Test Driven Development (TDD) is a testing methodology that helps achieve Speed and Quality with its specifically structured mechanisms. In 2015, we published a blog post on 7 Best Practices for Agile Test Driven Development (TDD). The blog post was hugely appreciated, liked, and shared, and got over 80,000 hits.
In this post, we take that further and discuss five more best practices to derive maximum results from TDD.
Businesses small, medium, and large are constantly trying to reduce their costs and at the same time race up to the market. Software testing approaches and methodologies are being designed increasingly to address both objectives: speed and quality.
Over a period of time, software testing for business critical software and applications is being increasingly outsourced. Reasons are pretty evident – leveraging expertise, cutting down time to market, spike up productivity, cost-effectiveness, and improved code quality.
Building a robust and resilient software or application is getting more and more critical, as most virtual interfaces offer new customers and opportunities. The software or application further links and interacts with third-party applications that help deliver desired customer experience. For instance, banking and financial applications have numerous offshoots to complete the necessary transactions.
Most importantly, getting third-party expertise on board gives practical insights into the code’s quality and provides an undoubted proof that the code works as intended.
While these reasons remain true for outsourcing any type of software testing, it holds true for Test-Driven Development (TDD) as well, considering that any form or type of approach has to help serve the business-critical objectives.
Investments are high and risks are equally high, so getting the best approach that enables agility and speed is critical.
Why Consider Test-Driven Development?
Before we understand various related aspects, let’s get the macro perspective. The core objective behind considering TDD is to build smaller test cycles and bring more agility in the process.
With TDD, you start by scripting the test cases for a new functionality, followed by production code required to pass the test, post that you refactor the code to increase its sustainability.
It is a technique adopted both for designing the software and testing it. The automated unit tests are written before the code in this approach, which enables you to get fast confirmation on whether the code behaves as expected.
TDD is a development process that establishes its findings and assessments on recurrence of a short development cycle where the developer writes automated test cases that would further define improvements or new functions and then produce minimum required code to pass the test and ultimately refactor the new code to the required and improved standards.

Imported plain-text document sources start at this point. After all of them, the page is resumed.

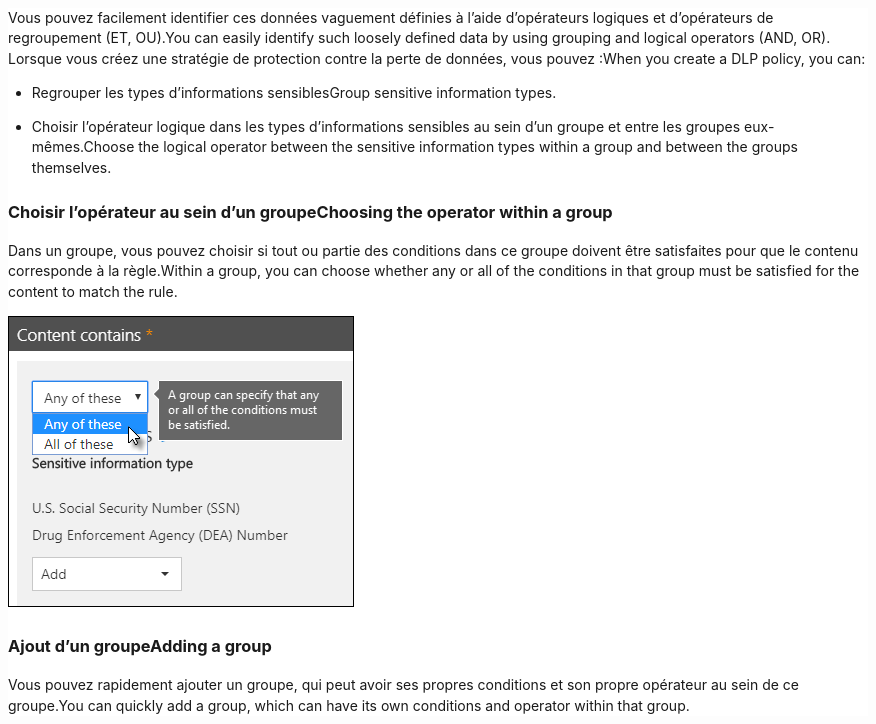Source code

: <span data-ttu-id="00c8b-246">Vous pouvez facilement identifier ces données vaguement définies à l’aide d’opérateurs logiques et d’opérateurs de regroupement (ET, OU).</span><span class="sxs-lookup"><span data-stu-id="00c8b-246">You can easily identify such loosely defined data by using grouping and logical operators (AND, OR).</span></span> <span data-ttu-id="00c8b-247">Lorsque vous créez une stratégie de protection contre la perte de données, vous pouvez :</span><span class="sxs-lookup"><span data-stu-id="00c8b-247">When you create a DLP policy, you can:</span></span>
  
- <span data-ttu-id="00c8b-248">Regrouper les types d’informations sensibles</span><span class="sxs-lookup"><span data-stu-id="00c8b-248">Group sensitive information types.</span></span>
    
- <span data-ttu-id="00c8b-249">Choisir l’opérateur logique dans les types d’informations sensibles au sein d’un groupe et entre les groupes eux-mêmes.</span><span class="sxs-lookup"><span data-stu-id="00c8b-249">Choose the logical operator between the sensitive information types within a group and between the groups themselves.</span></span>
    
### <a name="choosing-the-operator-within-a-group"></a><span data-ttu-id="00c8b-250">Choisir l’opérateur au sein d’un groupe</span><span class="sxs-lookup"><span data-stu-id="00c8b-250">Choosing the operator within a group</span></span>

<span data-ttu-id="00c8b-251">Dans un groupe, vous pouvez choisir si tout ou partie des conditions dans ce groupe doivent être satisfaites pour que le contenu corresponde à la règle.</span><span class="sxs-lookup"><span data-stu-id="00c8b-251">Within a group, you can choose whether any or all of the conditions in that group must be satisfied for the content to match the rule.</span></span>
  
![Groupes avec l’opérateur dans le groupe](../media/6a12f1e8-112d-48ee-9a73-82b3dd0542e7.png)
  
### <a name="adding-a-group"></a><span data-ttu-id="00c8b-253">Ajout d’un groupe</span><span class="sxs-lookup"><span data-stu-id="00c8b-253">Adding a group</span></span>

<span data-ttu-id="00c8b-254">Vous pouvez rapidement ajouter un groupe, qui peut avoir ses propres conditions et son propre opérateur au sein de ce groupe.</span><span class="sxs-lookup"><span data-stu-id="00c8b-254">You can quickly add a group, which can have its own conditions and operator within that group.</span></span>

The way TDD works presents its approach and objective, too.
The objective is to have shorter test cycles – introduce a new test, execute all tests, look out for failures, generate a code, execute the test again, refactor the code basis the results, and then repeat the process.
Some key reasons for considering TDD are to:
- Reduce development costs.
- Cut down time to market in the development process.
- Improve programmer’s productivity.
- Develop a neat code that is well-defined.
- Cut down turnaround time.
- Generate proof that the developed code works as expected.
- Boost the process of generating quality code.
- Prepare a roadmap of tests
Breakthrough development processes like TDD need some assured best practices.
The test-first approach helps you to validate the created tests with ease. With the red-green refactor routine, the first step is to create a red test and ensure that all problems related to the code are exposed.
The test-first approach enables sketching the thoughts and then breaking it down into test cases. So, while considering the test-driven approach, it is recommended to sketch out a roadmap of tests and get an idea of the approach. It is specifically applicable and relevant for an approach, where constant distractions are expected.
After the standards and rules are set, it helps organize the tests in a more logical pattern and make the testing tools align with these rules and conventions. Additionally, it is important to ensure that everyone in the team knows about the conventions implemented and is in sync with it.
Apart from this, more popular conventions are implemented to help the new members on boarding the project. It will help them to get to speed and leverage the existing knowledge.
Treat Implementation Separately
It is a common practice to have two source directories; one for implementation and one for testing. The number of source directories for bigger projects can increase, but separation must be maintained between implementation and test codes.
The obvious benefit is that it reduces the chances of accidentally packaging tests with production binaries.
Similarly Name Test Classes
It is a commonly implemented practice to name test classes similar to implementation classes with changes in the suffix. For instance, if the implementation class is magicmix, then the test class should be magicmixtest.
Additionally, in order to help identify methods that are tested, test classes can be separated by the function. For instance, if the test class has an add or remove option, it can read as magicmixAddTest and magicmixRemoveTest.
The basic benefit is to identify and locate the tests within the entire maze.
Write a New Code Only When the Test Fails
TDD involves generation of tests constantly and within short cycles. If the initial tests are successfully running without any failures and there is no need to rewrite, then either the functionality already exists or there is some defect with the test.
In this approach, the tests are expected to fail so that verifications and amendments are done to the implementation code. This helps confirm that the test is not effective without implementation.
If implemented consistently with the right approach, TDD can significantly reduce the number of defects. It can further cut down additional efforts in the overall development process, as it helps fix issues faster and retest defects rigorously.
Ultimately, it helps in improving the overall code design, thanks to shorter test and development cycles, enabling faster time-to-market.